Nagios Current Load -Critical


#1

I’m receiving messages from Nagios (more and more frequently) about this but don’t know how to diagnose the problem (if there really is one) - can anyone shed light as to what the numbers below mean?

Thanks,
sg

Current Status:
CRITICAL
Status Information: CRITICAL - load average: 6.52, 5.61, 4.93
Performance Data: load1=6.520;5.000;10.000;0; load5=5.610;4.000;6.000;0; load15=4.930;3.000;4.000;0;
Current Attempt: 4/4
State Type: HARD
Last Check Type: ACTIVE
Last Check Time: 02-15-2007 14:53:55
Status Data Age: 0d 0h 2m 11s
Next Scheduled Active Check: 02-15-2007 14:58:55
Latency: 0.064 seconds
Check Duration: 0.006 seconds
Last State Change: 02-15-2007 14:38:55
Current State Duration: 0d 0h 17m 11s
Last Service Notification: 02-15-2007 14:39:00
Current Notification Number: 4
Is This Service Flapping? N/A
Percent State Change: N/A
In Scheduled Downtime?
NO
Last Update: 02-15-2007 14:56:00

Host Sort by host name (ascending)Sort by host name (descending) Service Sort by service name (ascending)Sort by service name (descending) Status Sort by service status (ascending)Sort by service status (descending) Last Check Sort by last check time (ascending)Sort by last check time (descending) Duration Sort by state duration (ascending)Sort by state duration time (descending) Attempt Sort by current attempt (ascending)Sort by current attempt (descending) Status Information
sg02

Current Load

CRITICAL 	02-15-2007 14:53:55 	0d 0h 18m 16s 	4/4 	CRITICAL - load average: 6.52, 5.61, 4.93

#2

Also receive messages about processes - said critical 270 processes were running.


#3

Not much to diagnose really.

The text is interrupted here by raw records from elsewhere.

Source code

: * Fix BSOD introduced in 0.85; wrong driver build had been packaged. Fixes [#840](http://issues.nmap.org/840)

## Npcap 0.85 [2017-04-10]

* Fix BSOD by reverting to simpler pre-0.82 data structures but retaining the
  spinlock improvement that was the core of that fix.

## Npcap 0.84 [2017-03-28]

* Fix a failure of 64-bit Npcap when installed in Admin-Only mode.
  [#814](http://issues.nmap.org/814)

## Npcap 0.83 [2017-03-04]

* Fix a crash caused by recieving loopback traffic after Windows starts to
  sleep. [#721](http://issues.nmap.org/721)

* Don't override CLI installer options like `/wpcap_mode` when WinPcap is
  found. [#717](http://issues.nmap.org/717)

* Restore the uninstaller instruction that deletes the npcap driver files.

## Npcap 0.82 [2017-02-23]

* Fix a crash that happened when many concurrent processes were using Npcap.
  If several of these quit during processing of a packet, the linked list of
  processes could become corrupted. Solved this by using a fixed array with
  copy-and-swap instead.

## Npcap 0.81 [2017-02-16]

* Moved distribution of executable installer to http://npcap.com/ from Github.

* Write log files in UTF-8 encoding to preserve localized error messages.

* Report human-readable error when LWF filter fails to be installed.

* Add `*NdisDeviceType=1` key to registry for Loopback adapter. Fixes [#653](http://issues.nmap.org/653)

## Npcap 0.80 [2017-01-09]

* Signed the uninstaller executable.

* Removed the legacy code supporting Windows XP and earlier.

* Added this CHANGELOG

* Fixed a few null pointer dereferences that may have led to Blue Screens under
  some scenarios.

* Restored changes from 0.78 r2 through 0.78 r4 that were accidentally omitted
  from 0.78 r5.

Whatever box that has that load on it, has to much to do. You are overworking it.


#4

I’m going to take a wild guess that this is the nagios box itself. If so, then I bet you are using nrpe and/or active checks mostly. If so, then reduce the number of active checks running by setting up a distributed server setup.